# Independent Subset of Rectangles Problem for Nonoverlapping local alignments

I'd like to implement a graph-based algorithm for DNA comparison, more especially by solving a problem that can be formulated as a Maximum Weighted Independent Set problem.

I have found the article in reference , especially part 2.2.2 "The Independent Subset of Rectangles (IR) Problem", but it is not very explicit on the way to build the graph G given 2 DNA sequence

So I'm looking for any indication, article, or description on the way to construct the conflict graph cited in article reference  and .

I'm not from the biology world but the computer world.

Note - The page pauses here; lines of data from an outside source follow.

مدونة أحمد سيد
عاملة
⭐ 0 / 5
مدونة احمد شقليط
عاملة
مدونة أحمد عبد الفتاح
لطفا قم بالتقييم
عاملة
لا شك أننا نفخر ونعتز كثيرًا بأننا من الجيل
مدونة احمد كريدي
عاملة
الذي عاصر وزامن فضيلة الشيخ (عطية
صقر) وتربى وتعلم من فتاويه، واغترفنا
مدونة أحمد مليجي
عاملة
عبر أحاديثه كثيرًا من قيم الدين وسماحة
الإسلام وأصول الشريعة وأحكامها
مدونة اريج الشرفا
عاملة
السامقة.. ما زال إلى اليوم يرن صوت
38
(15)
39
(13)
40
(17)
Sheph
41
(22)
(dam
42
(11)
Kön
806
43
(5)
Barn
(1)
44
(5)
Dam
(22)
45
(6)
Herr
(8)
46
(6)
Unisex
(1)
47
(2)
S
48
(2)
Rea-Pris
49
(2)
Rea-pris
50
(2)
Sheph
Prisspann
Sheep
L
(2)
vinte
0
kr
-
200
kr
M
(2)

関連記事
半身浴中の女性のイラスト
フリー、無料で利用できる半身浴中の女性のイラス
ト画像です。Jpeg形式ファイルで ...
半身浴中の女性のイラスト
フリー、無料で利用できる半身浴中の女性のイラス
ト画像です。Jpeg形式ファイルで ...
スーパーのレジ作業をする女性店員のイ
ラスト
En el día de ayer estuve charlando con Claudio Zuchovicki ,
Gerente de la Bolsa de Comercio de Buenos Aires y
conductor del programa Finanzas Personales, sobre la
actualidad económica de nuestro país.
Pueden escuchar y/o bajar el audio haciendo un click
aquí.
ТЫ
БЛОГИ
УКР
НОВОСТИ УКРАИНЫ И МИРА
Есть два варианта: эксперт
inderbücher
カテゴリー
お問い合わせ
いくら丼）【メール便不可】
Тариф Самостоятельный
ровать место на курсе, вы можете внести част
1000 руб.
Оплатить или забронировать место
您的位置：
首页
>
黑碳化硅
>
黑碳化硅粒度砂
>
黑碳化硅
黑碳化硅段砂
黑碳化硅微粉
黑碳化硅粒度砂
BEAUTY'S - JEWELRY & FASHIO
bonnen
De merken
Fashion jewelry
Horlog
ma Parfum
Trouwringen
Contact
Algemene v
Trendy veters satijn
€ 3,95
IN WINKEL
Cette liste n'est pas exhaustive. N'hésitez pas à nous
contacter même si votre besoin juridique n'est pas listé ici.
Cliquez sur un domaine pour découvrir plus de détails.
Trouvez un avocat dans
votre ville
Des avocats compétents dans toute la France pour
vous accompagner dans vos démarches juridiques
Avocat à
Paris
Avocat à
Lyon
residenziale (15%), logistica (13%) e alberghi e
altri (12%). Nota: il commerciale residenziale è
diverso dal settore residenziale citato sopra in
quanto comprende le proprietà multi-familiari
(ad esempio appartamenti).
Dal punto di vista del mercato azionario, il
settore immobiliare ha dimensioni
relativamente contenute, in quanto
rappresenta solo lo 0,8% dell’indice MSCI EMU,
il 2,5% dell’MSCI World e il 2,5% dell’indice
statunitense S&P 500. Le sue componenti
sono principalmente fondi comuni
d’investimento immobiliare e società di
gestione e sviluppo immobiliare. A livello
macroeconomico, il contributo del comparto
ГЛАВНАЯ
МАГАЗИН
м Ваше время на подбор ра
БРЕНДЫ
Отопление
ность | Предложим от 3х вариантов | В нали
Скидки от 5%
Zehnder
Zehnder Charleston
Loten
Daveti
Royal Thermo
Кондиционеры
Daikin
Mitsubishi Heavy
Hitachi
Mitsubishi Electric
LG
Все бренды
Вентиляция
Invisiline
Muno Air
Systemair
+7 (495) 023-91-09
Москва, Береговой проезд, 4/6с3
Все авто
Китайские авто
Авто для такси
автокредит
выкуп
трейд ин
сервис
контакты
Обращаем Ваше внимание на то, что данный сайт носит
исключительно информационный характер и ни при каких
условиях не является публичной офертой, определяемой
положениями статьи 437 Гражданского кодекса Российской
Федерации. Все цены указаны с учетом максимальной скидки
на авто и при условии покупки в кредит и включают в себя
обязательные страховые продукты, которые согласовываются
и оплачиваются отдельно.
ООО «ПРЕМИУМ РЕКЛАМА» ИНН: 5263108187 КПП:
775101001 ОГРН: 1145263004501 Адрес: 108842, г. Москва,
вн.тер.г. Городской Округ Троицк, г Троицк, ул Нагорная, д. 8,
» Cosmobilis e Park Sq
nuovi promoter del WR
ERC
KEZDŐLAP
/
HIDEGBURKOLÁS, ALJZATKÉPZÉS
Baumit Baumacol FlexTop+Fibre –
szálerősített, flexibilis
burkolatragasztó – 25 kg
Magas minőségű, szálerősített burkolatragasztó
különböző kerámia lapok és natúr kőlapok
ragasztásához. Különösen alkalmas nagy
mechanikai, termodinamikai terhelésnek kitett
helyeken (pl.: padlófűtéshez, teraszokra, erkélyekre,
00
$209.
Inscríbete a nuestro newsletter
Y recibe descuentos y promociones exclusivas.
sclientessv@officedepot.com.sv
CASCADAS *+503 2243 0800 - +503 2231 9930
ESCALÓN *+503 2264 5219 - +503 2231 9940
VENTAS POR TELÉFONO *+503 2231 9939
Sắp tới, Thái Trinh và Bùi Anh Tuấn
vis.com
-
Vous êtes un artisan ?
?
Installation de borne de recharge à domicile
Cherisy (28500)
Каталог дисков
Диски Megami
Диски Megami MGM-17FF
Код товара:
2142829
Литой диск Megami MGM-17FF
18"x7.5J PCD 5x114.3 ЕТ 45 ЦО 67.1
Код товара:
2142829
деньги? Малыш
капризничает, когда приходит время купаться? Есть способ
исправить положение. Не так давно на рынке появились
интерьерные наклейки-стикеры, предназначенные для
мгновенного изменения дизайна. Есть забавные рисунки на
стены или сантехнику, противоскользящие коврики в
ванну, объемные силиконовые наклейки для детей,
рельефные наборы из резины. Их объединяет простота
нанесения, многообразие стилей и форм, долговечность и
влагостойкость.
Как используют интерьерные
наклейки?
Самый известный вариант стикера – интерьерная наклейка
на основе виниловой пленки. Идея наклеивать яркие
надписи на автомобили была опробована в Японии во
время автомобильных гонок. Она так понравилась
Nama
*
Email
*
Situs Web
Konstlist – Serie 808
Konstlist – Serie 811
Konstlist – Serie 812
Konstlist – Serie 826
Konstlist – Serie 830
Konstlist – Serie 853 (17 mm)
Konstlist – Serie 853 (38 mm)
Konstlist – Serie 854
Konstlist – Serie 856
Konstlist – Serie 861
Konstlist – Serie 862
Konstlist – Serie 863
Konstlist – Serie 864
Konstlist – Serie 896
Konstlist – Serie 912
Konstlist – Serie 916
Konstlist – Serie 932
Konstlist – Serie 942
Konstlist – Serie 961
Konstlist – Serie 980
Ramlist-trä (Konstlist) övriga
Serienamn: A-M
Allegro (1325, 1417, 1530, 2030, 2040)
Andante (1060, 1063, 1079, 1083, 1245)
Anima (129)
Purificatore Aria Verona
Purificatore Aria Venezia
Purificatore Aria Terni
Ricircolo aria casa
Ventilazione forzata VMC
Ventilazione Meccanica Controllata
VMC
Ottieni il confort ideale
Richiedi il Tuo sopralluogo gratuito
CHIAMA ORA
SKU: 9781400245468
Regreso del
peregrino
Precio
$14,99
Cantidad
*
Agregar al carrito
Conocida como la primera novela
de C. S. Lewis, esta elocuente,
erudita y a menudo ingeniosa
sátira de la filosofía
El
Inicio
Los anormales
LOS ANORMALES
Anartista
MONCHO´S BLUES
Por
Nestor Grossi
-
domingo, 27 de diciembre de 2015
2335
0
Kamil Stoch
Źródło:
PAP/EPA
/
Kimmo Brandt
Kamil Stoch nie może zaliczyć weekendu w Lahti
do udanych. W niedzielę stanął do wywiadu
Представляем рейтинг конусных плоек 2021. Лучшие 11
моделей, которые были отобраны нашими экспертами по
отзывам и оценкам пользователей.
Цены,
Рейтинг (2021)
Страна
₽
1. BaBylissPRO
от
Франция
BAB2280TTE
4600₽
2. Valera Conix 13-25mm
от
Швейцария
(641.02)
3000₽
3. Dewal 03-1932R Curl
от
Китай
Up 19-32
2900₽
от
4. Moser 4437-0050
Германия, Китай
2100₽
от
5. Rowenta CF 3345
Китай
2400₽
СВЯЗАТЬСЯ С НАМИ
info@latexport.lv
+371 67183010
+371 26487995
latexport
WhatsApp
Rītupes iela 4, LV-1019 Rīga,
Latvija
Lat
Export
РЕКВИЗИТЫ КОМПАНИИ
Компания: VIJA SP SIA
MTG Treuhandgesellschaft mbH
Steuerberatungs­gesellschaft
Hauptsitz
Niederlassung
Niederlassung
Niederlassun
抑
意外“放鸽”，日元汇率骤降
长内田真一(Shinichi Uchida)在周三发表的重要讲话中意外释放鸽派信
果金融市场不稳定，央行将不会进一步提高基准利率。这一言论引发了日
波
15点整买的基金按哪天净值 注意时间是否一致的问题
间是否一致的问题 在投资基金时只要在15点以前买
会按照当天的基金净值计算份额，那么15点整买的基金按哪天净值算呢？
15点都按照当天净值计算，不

Thank you very much for your help.

 Efficient combinatorial algorithms for DNA sequence processing: https://www.cs.uic.edu/~dasgupta/resume/publ/papers/book-chapter-dasgupta-kao.pdf

 Nonoverlapping local alignments (weighted independent sets of axis-parallel rectangles) : https://core.ac.uk/download/pdf/82057963.pdf

Consider the below image from a recent review on whole genome alignment: Often times, one wants to pull out the "best set" of local alignments. In some cases, algorithms will use the "single copy" heuristic, which constrains that each nucleotide in the query can be aligned to at most one nucleotide from the reference. In this case, you can create a bounding rectangle along each of the lines, and two rectangles are independent if there is no point within either rectangle that is on the same $$x$$ or $$y$$ coordinate as any point in the other rectangle. You can use this to set your constraint graph.